Lieutenant If I Kill This Thing We're All Going To Eat For A Week Album

The LP opens with 'Belle Époque', an understated, Big Star-esque anthem. Despite it being quite laid back, there is an awful lot going on here, with pianos and horns trading melancholy phrases with the more traditional rock band instruments. This probably wouldn't have fit on a Foo Fighters record, or even anything by his other former band Sunny Day Real Estate. It is incredibly interesting to hear Mendel flexing his creative muscle, unfiltered by Grohl.

Up next is 'The Place You Wanna Go', which has hints of Jimmy Eat World in its many layers of percussion and instrumentation. Mendel has a fairly apathetic vocal approach, but what this lacks in emotion is made up for by sweet string arrangements and fantastically evocative chord changes.

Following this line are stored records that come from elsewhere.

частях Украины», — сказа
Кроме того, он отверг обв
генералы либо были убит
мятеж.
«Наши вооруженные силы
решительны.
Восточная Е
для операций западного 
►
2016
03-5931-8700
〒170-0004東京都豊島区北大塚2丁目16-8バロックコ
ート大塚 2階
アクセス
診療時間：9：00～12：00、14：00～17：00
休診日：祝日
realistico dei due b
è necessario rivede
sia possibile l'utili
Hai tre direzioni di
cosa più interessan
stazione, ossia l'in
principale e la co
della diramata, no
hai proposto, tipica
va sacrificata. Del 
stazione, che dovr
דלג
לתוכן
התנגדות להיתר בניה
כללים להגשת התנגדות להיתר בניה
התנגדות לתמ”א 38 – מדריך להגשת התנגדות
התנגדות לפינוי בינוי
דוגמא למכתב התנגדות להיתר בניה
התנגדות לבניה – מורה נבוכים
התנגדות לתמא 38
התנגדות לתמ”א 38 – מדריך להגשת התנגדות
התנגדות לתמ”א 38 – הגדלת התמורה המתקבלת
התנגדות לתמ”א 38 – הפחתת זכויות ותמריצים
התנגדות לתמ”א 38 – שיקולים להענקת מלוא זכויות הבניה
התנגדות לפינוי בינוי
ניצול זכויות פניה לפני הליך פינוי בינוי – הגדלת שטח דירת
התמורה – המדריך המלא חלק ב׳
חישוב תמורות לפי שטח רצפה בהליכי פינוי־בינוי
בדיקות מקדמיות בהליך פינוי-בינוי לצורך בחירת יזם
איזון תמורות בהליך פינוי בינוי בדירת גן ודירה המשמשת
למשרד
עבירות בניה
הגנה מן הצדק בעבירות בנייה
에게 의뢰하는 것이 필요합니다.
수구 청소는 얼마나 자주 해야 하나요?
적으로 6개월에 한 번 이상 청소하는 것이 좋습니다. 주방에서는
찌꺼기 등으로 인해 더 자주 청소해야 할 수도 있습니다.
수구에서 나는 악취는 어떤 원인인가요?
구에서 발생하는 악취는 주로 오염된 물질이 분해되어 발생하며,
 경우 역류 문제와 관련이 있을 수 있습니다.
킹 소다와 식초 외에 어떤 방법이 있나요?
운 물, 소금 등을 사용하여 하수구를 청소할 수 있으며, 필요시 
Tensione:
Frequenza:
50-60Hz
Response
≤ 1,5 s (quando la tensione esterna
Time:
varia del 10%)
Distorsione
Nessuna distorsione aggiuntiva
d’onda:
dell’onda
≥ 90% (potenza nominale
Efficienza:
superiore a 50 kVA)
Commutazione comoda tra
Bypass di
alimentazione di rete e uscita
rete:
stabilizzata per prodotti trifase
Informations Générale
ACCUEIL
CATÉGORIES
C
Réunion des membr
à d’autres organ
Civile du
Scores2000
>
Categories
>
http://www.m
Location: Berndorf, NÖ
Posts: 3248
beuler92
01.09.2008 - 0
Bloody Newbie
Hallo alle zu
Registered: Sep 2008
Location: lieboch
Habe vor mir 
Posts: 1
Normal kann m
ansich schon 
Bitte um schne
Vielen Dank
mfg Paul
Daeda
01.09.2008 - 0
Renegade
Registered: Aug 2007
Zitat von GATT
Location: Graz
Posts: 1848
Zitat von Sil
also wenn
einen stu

'If I Kill This Thing We're All Going To Eat For A Week' is an exceptionally varied piece of work and elsewhere on the album you get the slow, swampy noir of 'Believe The Squalor' and the organ led 'Some Remove'. It isn't all gloom though, as 'Rattled' takes in a huge American rock radio style chorus rubbing shoulders with more Britpop style melodies in the verses and 'Sink Sand', whose intro sounds like it could be the mariachi theme tune to a 1970s TV show about detectives. It's wonderfully out there.

In general, what the Foo Fighters' side projects have proven is that these guys can write tunes every bit as brilliant as Dave Grohl's. Lieutenant is a much more fulfilling, artistic endeavour than anything Foos have ever done and it is, in its own right, a great indie record.